If the general precept is approved too, the overall increase would be 7.1 per cent.

Burnham said he recognised the cost of living pressures residents are facing, promising that the proposed increase has been minimised ‘as best we can’.

But the Labour mayor said pressures on the budget mean more tax is needed.

The biggest increase will benefit Greater Manchester Police, which has been in special measures since a damning report by inspectors at the end of 2020 – but Burnham said he has full confidence in the force’s new chief constable.

The general precept will be used to sustain schemes launched by the mayor including the Our Pass scheme which is set to be extended for another year.

This part of the precept, which would go up by £7 for Band D homes, will also allow A Bed Every Night to continue housing around 600 homeless people a night.

However, the metro mayor said the main reason for the increase is the ‘huge undertaking’ of bringing buses in the city-region back under public control.

He said: “This is a massive change. We are the first city-region in the country to use the powers set out in the legislation to do this.

“We already know there are bumps along the road because we are still subject to legal challenge from bus operators. So this is a challenging process.”

The mayor raised concerns about government funding for buses being scaled back, but said his office knew it might need to raise council tax regardless.

The fire element of the precept, which accounts for £5 of the increase for Band D properties, would go towards a proposed pay rise for firefighters.

Burnham said the proposed pay rise, which is now subject to a ballot by the Fire Brigades Union, recognises the need to respond to terrorist incidents.

It comes after the fire service in Greater Manchester was criticised by inspectors for lacking capability to deal with a marauding terror attack.

The watchdog warned not to increase firefighter’s pay for this reason.

But Burnham said it is ‘absolutely right and proper’ to increase pay for staff who will be asked to undertake additional training to respond to terrorism.

He said: “This has been a long-standing issue that the city-region has been seeking to resolve.

“A very good proposal has emerged for a pay increase to reflect the responsibility of providing a response in those circumstances that we never wish to see, but we have to prepare for.”

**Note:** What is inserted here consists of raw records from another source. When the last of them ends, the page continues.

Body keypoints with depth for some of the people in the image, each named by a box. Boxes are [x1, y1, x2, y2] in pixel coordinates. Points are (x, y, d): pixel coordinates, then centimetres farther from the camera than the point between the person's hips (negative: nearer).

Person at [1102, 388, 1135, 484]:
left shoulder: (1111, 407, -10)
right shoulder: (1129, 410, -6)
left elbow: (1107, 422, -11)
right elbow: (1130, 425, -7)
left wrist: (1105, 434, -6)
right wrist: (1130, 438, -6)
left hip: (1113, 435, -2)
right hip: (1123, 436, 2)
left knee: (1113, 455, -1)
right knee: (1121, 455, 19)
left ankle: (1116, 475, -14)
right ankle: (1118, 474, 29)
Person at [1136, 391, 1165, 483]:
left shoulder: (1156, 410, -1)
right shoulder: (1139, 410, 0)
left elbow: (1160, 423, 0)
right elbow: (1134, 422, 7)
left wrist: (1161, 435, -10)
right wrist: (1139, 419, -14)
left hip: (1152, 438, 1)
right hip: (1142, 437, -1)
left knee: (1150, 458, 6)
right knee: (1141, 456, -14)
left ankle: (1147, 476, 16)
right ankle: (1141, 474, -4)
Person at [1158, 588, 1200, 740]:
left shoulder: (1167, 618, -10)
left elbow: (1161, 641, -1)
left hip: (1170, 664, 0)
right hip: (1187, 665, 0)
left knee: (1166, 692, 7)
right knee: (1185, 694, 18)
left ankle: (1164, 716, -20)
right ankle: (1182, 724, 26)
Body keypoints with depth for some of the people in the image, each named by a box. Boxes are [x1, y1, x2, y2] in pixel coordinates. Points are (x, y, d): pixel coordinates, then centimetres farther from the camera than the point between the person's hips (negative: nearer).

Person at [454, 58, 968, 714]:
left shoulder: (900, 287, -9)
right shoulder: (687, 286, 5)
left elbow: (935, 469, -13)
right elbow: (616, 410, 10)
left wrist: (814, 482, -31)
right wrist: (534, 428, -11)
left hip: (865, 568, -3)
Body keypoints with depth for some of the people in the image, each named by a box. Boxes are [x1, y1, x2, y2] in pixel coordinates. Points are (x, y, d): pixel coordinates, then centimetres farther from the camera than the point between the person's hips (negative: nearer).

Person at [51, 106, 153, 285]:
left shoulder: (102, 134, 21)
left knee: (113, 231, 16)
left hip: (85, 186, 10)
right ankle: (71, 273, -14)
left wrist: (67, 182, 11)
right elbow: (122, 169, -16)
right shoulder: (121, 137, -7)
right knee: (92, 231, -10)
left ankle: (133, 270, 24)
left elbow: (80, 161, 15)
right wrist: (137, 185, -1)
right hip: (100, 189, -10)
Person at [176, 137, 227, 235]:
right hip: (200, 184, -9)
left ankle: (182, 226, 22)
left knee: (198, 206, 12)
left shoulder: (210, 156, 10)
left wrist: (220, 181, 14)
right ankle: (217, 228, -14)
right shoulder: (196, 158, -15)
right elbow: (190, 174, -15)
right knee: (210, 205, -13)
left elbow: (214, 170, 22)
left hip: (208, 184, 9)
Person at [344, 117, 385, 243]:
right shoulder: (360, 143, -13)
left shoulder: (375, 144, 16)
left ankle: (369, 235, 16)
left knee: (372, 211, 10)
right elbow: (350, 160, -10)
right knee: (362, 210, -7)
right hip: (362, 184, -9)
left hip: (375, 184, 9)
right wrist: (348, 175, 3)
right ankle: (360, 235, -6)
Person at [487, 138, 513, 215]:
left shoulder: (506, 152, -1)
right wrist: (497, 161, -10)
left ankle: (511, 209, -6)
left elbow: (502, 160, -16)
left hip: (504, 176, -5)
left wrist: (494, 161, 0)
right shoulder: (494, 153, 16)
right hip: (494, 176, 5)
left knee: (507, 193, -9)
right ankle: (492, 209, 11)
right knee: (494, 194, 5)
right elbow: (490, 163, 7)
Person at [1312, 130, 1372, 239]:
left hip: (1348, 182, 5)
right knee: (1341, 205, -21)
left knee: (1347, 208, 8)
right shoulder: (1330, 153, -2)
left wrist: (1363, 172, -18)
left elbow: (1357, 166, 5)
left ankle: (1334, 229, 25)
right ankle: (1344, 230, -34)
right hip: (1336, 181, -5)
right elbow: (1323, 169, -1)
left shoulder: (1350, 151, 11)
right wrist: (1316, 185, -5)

The mayor said this is the main pressure in the fire service budget, but he said that another long-standing issue which has been settled will raise costs too.

Greater Manchester Combined Authority, which had previously proposed cutting the number of fire pumps as part of the Programme for Change savings strategy, has now said it will keep 50 fire engines in the city-region.

There will also be five firefighters per pump at single pump stations and four per pump at double pump stations, the mayor confirmed to council leaders.

He said: “That’s more than we said we thought we could do when we were first embarking on Programme For Change, but, it’s the right decision and I believe it’s important now to sustain it at that level to give confidence to the frontline.”

The police precept is expected to increase by £10 for Band D properties – nearly five per cent for all households – with a renewed promise of improving response times to 999 and 101 calls which has inspectors say has already improved.

Together with the central government policing grant, the extra funding from the precept would also fund 438 additional police officers of which 60 would be dedicated to road safety freeing up officers to focus on public transport.

Burnham did not increase the police precept last year after GMP was placed in special measures, saying ‘rewarding failure’ would send the wrong message.

But since then, the force has been warned again that it is failing vulnerable victims following another visit by Her Majesty’s Inspectorate in September.

However, the Labour mayor says the force, which is still in special measures, is now in a different position under new leadership which deserves his backing.

The mayoral precepts must be approved before coming into effect in April.